- Promotional picture for the Eurovision Song Contest 1956

Background information
- Born: 2 June 1913 Aschersleben, German Empire
- Died: 1 April 1992 (aged 78) Heidelberg, Germany
- Genres: Chanson, Schlager
- Occupations: Singer, songwriter
- Years active: 1956–1992
- Labels: Ariola

= Walter Andreas Schwarz =

German singer, author, Kabarettist, author of radio dramas and translator

Walter Andreas Schwarz (2 June 1913 – 1 April 1992) was a German singer, songwriter, writer, Kabarettist, translator, author and narrator of audiobooks and radio dramas. In 1956, he became the first German participant at the Eurovision Song Contest.

== Biography ==

=== Early life and education ===
Schwarz was born in Aschersleben on 2 June 1913. His father was born in Brody, Galicia, Austria-Hungary (now in Ukraine) and was Jewish.

After graduating from school in 1932, Schwarz moved to Vienna to study German, French, English and musicology. He was also trained as an actor at the Max Reinhardt Seminar. He had first appearances as a theater actor in Berlin, Hamburg, Frankfurt, Bonn and Mannheim.

=== Nazi persecution ===
His father was deported to the Sachsenhausen concentration camp in 1939, where he was murdered in 1940.

================================

Can you turn the paragraph that starts "After graduating from school in 1932" in the Walter Andreas Schwarz biography into a short bulleted list that keeps its main facts? The data that comes next has no connection to the Walter Andreas Schwarz biography.

:: Stored rows ::
================================

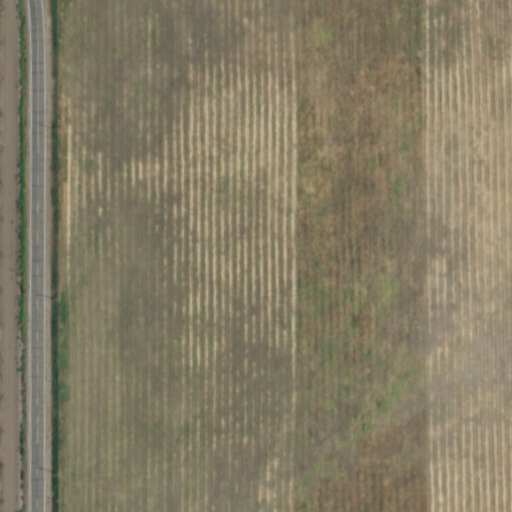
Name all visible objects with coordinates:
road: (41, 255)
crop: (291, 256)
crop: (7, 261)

================================

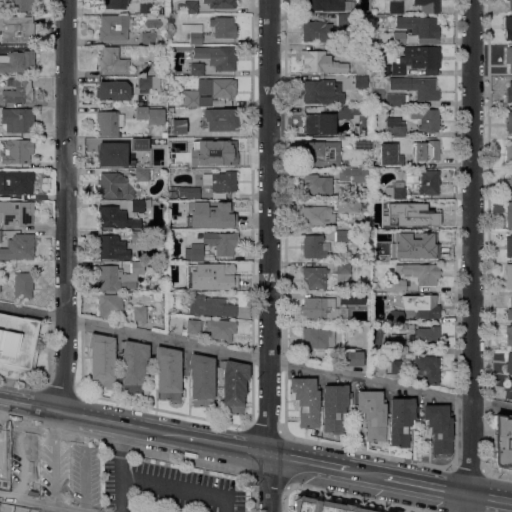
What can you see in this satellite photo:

================================

:: Answer to this exercise ::
- Finished school in 1932 and moved to Vienna
- Studied German, French, English and musicology there
- Trained as an actor at the Max Reinhardt Seminar
- Made his first stage appearances in Berlin, Hamburg, Frankfurt, Bonn and Mannheim